» **Apply what you read**
**a.** Please copy the stretch of the blog post from "My prayer is" through "one job only?".
**b.** According to the blog post, what are the writer's students working on this week?

» **Passage**

----

I also slept pretty well last night so I can say for certain that I feel good today. I have a slight tummy discomfort, but I am thinking that was the result of my late night dinner (with my son) after our interesting and eventual afternoon yesterday (more on that below). I am drinking my coffee, and enjoying some toast with jam, while my buddy, "Winston" lounges on my desk near me. It is a near perfect day, and I for one am praising God for His goodness, His mercy, and His lovingkindness. He is good to me. He is so very good to me! Selah
I am enjoying my downtime this week. My students are working on the final paper, so I have had a pretty low-key week. I have graded most everything, and other than interacting on the discussion boards or with students via email, text or Skype, I've been able to really just relax and take it easy. School begins again soon, so I am trying to rest as much as I can this week and next. I will be back to full-time (on campus and online) in just about three weeks.
My prayer is that I am able to handle the extra workload and to keep my life here at home in check. I need a certain amount of income to cover my expenses. I am in this unusual place where I am trying very hard to deal with my own future as well as be involved in the future plans of those I love. I am in this weird place, really. I mean, I am finished with school. I have my Ph.D., but I don't have a full-time faculty position yet. I have multiple part-time positions, and while I am thankful for the work, sometimes I wonder if it is best for me to work so hard at so many jobs. Wouldn't it be easier to work at one job only?

----

» **Extracted information**
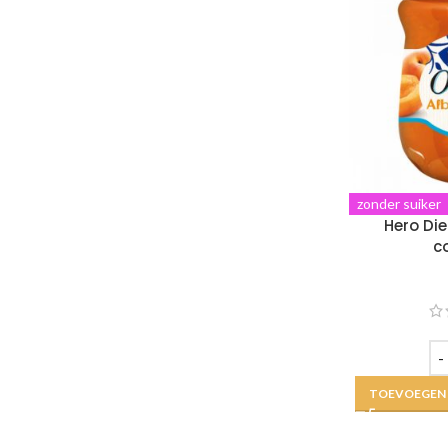
zonder suiker
Hero Di
c
TOEVOEGEN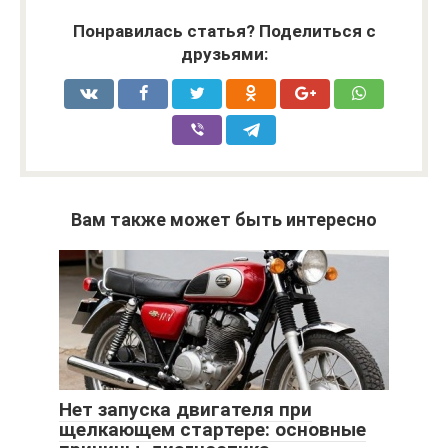
Понравилась статья? Поделиться с
друзьями:
Вам также может быть интересно
Нет запуска двигателя при
щелкающем стартере: основные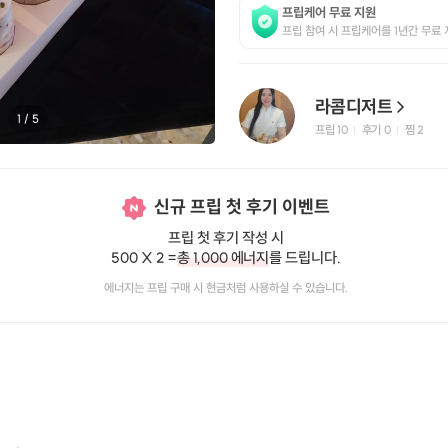
프립케어 무료 지원
프립 참여 시 프립케어를 1년간 무료 
라콤디저트
1
/
5
프립
10
후기 0
찜
2
|
|
신규 프립 첫 후기 이벤트
프립 첫 후기 작성 시
500 X 2 =
총 1,000 에너지
를 드립니다.
에너지는 프립 구매 시 현금처럼 사용하실 수 있습니다.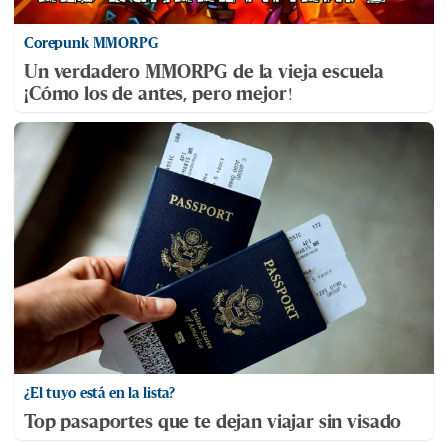
Corepunk MMORPG
Un verdadero MMORPG de la vieja escuela
¡Cómo los de antes, pero mejor!
¿El tuyo está en la lista?
Top pasaportes que te dejan viajar sin visado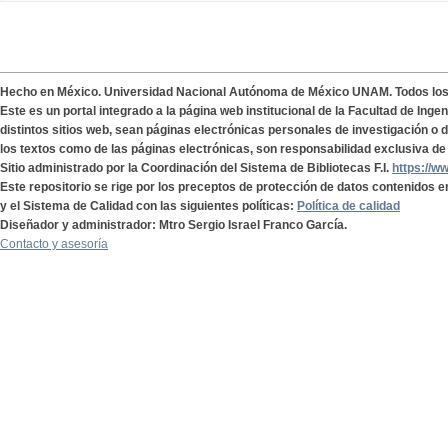
Hecho en México. Universidad Nacional Autónoma de México UNAM. Todos lo
Este es un portal integrado a la página web institucional de la Facultad de Ing
distintos sitios web, sean páginas electrónicas personales de investigación o de
los textos como de las páginas electrónicas, son responsabilidad exclusiva de 
Sitio administrado por la Coordinación del Sistema de Bibliotecas F.I.
https://w
Este repositorio se rige por los preceptos de protección de datos contenidos e
y el Sistema de Calidad con las siguientes políticas:
Política de calidad
Diseñador y administrador: Mtro Sergio Israel Franco García.
Contacto y asesoría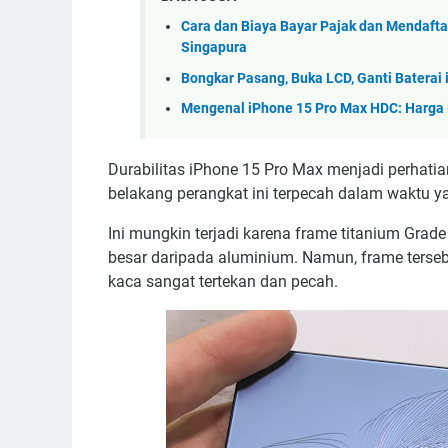
Cara dan Biaya Bayar Pajak dan Mendaftar
Singapura
Bongkar Pasang, Buka LCD, Ganti Baterai
Mengenal iPhone 15 Pro Max HDC: Harga Rp
Durabilitas iPhone 15 Pro Max menjadi perhatian
belakang perangkat ini terpecah dalam waktu y
Ini mungkin terjadi karena frame titanium Grade 
besar daripada aluminium. Namun, frame tersebu
kaca sangat tertekan dan pecah.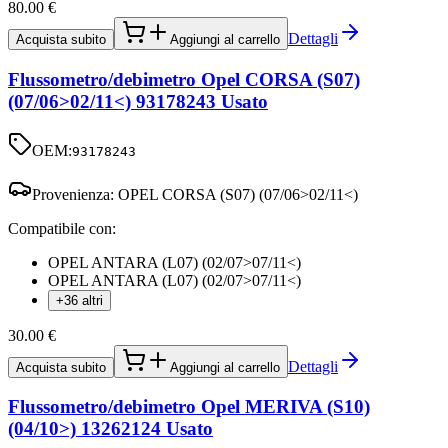
80.00
€
Dettagli
Acquista subito
Aggiungi al carrello
Flussometro/debimetro Opel CORSA (S07)
(07/06>02/11<) 93178243 Usato
OEM:
93178243
Provenienza:
OPEL CORSA (S07) (07/06>02/11<)
Compatibile con:
OPEL ANTARA (L07) (02/07>07/11<)
OPEL ANTARA (L07) (02/07>07/11<)
+36 altri
30.00
€
Dettagli
Acquista subito
Aggiungi al carrello
Flussometro/debimetro Opel MERIVA (S10)
(04/10>) 13262124 Usato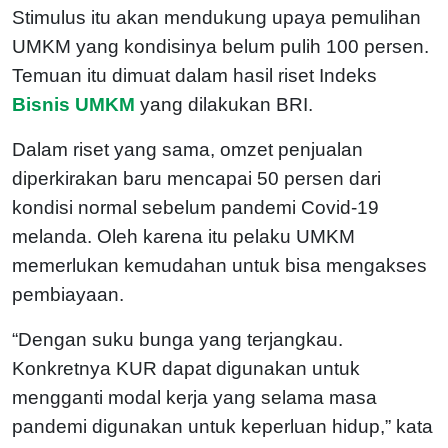
Stimulus itu akan mendukung upaya pemulihan
UMKM yang kondisinya belum pulih 100 persen.
Temuan itu dimuat dalam hasil riset Indeks
Bisnis UMKM
yang dilakukan BRI.
Dalam riset yang sama, omzet penjualan
diperkirakan baru mencapai 50 persen dari
kondisi normal sebelum pandemi Covid-19
melanda. Oleh karena itu pelaku UMKM
memerlukan kemudahan untuk bisa mengakses
pembiayaan.
“Dengan suku bunga yang terjangkau.
Konkretnya KUR dapat digunakan untuk
mengganti modal kerja yang selama masa
pandemi digunakan untuk keperluan hidup,” kata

----

» **Exercise answers**
**a.**
My prayer is that I am able to handle the extra workload and to keep my life here at home in check. I need a certain amount of income to cover my expenses. I am in this unusual place where I am trying very hard to deal with my own future as well as be involved in the future plans of those I love. I am in this weird place, really. I mean, I am finished with school. I have my Ph.D., but I don't have a full-time faculty position yet. I have multiple part-time positions, and while I am thankful for the work, sometimes I wonder if it is best for me to work so hard at so many jobs. Wouldn't it be easier to work at one job only?

**b.** The final paper.